Required work
Copy every line of text in the data below word for word, leaving out the bracketed picture lines.
========================================
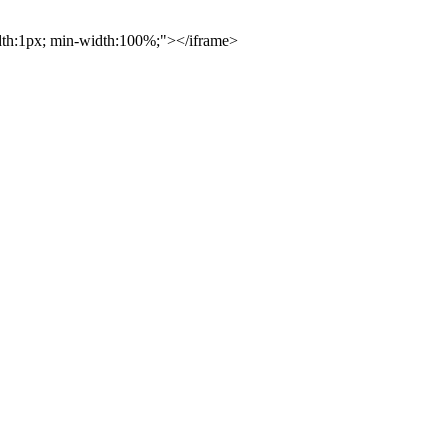
idth:1px; min-width:100%;"></iframe>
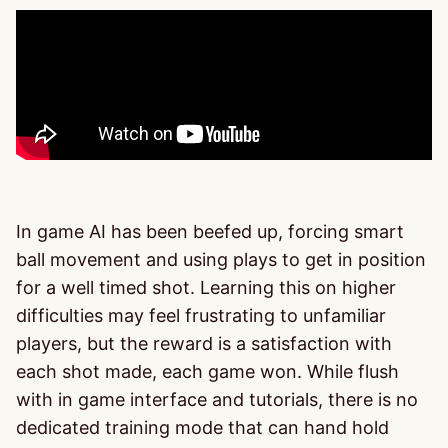
In game AI has been beefed up, forcing smart
ball movement and using plays to get in position
for a well timed shot. Learning this on higher
difficulties may feel frustrating to unfamiliar
players, but the reward is a satisfaction with
each shot made, each game won. While flush
with in game interface and tutorials, there is no
dedicated training mode that can hand hold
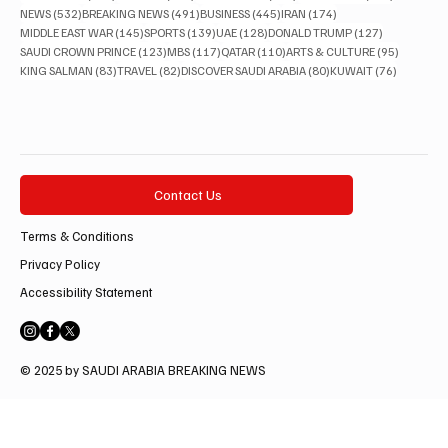
532 posts
491 posts
445 posts
174 posts
NEWS
(532)
BREAKING NEWS
(491)
BUSINESS
(445)
IRAN
(174)
145 posts
139 posts
128 posts
127 posts
MIDDLE EAST WAR
(145)
SPORTS
(139)
UAE
(128)
DONALD TRUMP
(127)
123 posts
117 posts
110 posts
95 posts
SAUDI CROWN PRINCE
(123)
MBS
(117)
QATAR
(110)
ARTS & CULTURE
(95)
83 posts
82 posts
80 posts
76 posts
KING SALMAN
(83)
TRAVEL
(82)
DISCOVER SAUDI ARABIA
(80)
KUWAIT
(76)
Contact Us
Terms & Conditions
Privacy Policy
Accessibility Statement
© 2025 by SAUDI ARABIA BREAKING NEWS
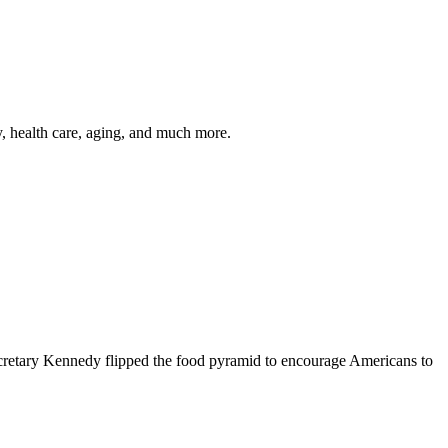
y, health care, aging, and much more.
cretary Kennedy flipped the food pyramid to encourage Americans to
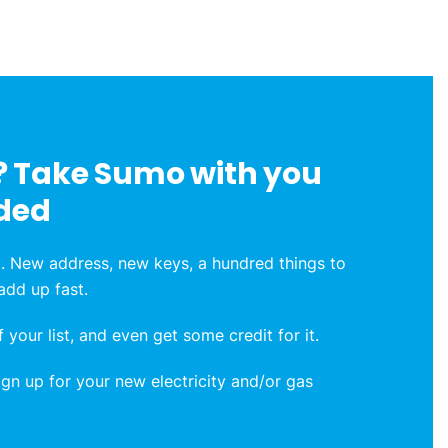
 Take Sumo with you
ded
. New address, new keys, a hundred things to
 add up fast.
 your list, and even get some credit for it.
n up for your new electricity and/or gas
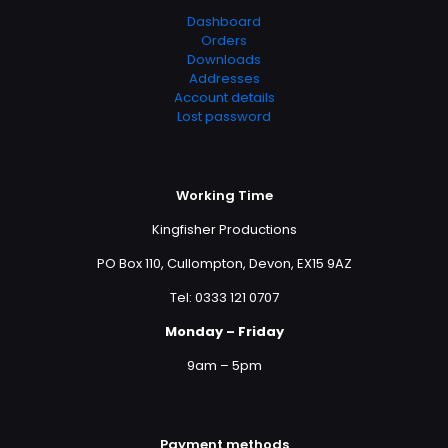
Dashboard
Orders
Downloads
Addresses
Account details
Lost password
Working Time
Kingfisher Productions
PO Box 110, Cullompton, Devon, EX15 9AZ
Tel: 0333 121 0707
Monday – Friday
9am – 5pm
Payment methods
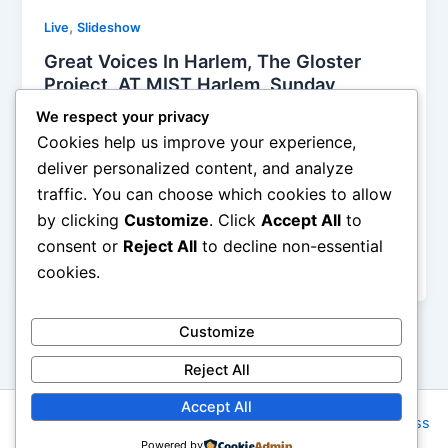
,
Live
Slideshow
Great Voices In Harlem, The Gloster
Project, AT MIST Harlem, Sunday ,
March 9th, 2015, Reviewed
We respect your privacy
Iman Lababedi
/
March 9, 2015
Cookies help us improve your experience,
deliver personalized content, and analyze
Any afternoon, any time at all, you get to listen to
traffic. You can choose which cookies to allow
such a great collection of musicians, especially in
by clicking
Customize
. Click
Accept All
to
such an intimate space, is a great afternoon. Or
evening. And in aid of such a wonderful project:
consent or
Reject All
to decline non-essential
music can change your life
cookies.
Customize
Reject All
Accept All
Copyright © 2026 Rock NYC | Powered by
Astra WordPress
Powered by
Theme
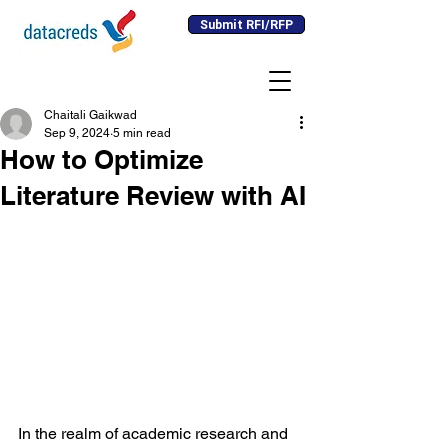
Submit RFI/RFP
Chaitali Gaikwad
Sep 9, 2024
5 min read
How to Optimize
Literature Review with AI
In the realm of academic research and 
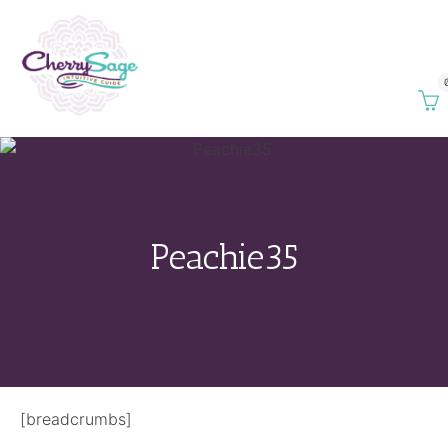
Peachie35
[breadcrumbs]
========================================
Answer for the task
idth:1px; min-width:100%;"></iframe>
In game AI has been beefed up, forcing smart
ball movement and using plays to get in position
for a well timed shot. Learning this on higher
difficulties may feel frustrating to unfamiliar
players, but the reward is a satisfaction with
each shot made, each game won. While flush
with in game interface and tutorials, there is no
dedicated training mode that can hand hold
532 posts
491 posts
445 posts
174 posts
NEWS
(532)
BREAKING NEWS
(491)
BUSINESS
(445)
IRAN
(174)
145 posts
139 posts
128 posts
127 posts
MIDDLE EAST WAR
(145)
SPORTS
(139)
UAE
(128)
DONALD TRUMP
(127)
123 posts
117 posts
110 posts
95 posts
SAUDI CROWN PRINCE
(123)
MBS
(117)
QATAR
(110)
ARTS & CULTURE
(95)
83 posts
82 posts
80 posts
76 posts
KING SALMAN
(83)
TRAVEL
(82)
DISCOVER SAUDI ARABIA
(80)
KUWAIT
(76)
Contact Us
Terms & Conditions
Privacy Policy
Accessibility Statement
© 2025 by SAUDI ARABIA BREAKING NEWS
y, health care, aging, and much more.
cretary Kennedy flipped the food pyramid to encourage Americans to
 Take Sumo with you
ded
. New address, new keys, a hundred things to
 add up fast.
 your list, and even get some credit for it.
n up for your new electricity and/or gas
Dashboard
Orders
Downloads
Addresses
Account details
Lost password
Working Time
Kingfisher Productions
PO Box 110, Cullompton, Devon, EX15 9AZ
Tel: 0333 121 0707
Monday – Friday
9am – 5pm
Payment methods
,
Live
Slideshow
Great Voices In Harlem, The Gloster
Project, AT MIST Harlem, Sunday ,
March 9th, 2015, Reviewed
We respect your privacy
Iman Lababedi
/
March 9, 2015
Cookies help us improve your experience,
deliver personalized content, and analyze
Any afternoon, any time at all, you get to listen to
traffic. You can choose which cookies to allow
such a great collection of musicians, especially in
by clicking
Customize
. Click
Accept All
to
such an intimate space, is a great afternoon. Or
evening. And in aid of such a wonderful project:
consent or
Reject All
to decline non-essential
music can change your life
cookies.
Customize
Reject All
Accept All
Copyright © 2026 Rock NYC | Powered by
Astra WordPress
Powered by
Theme
Submit RFI/RFP
Chaitali Gaikwad
Sep 9, 2024
5 min read
How to Optimize
Literature Review with AI
In the realm of academic research and 
Peachie35
[breadcrumbs]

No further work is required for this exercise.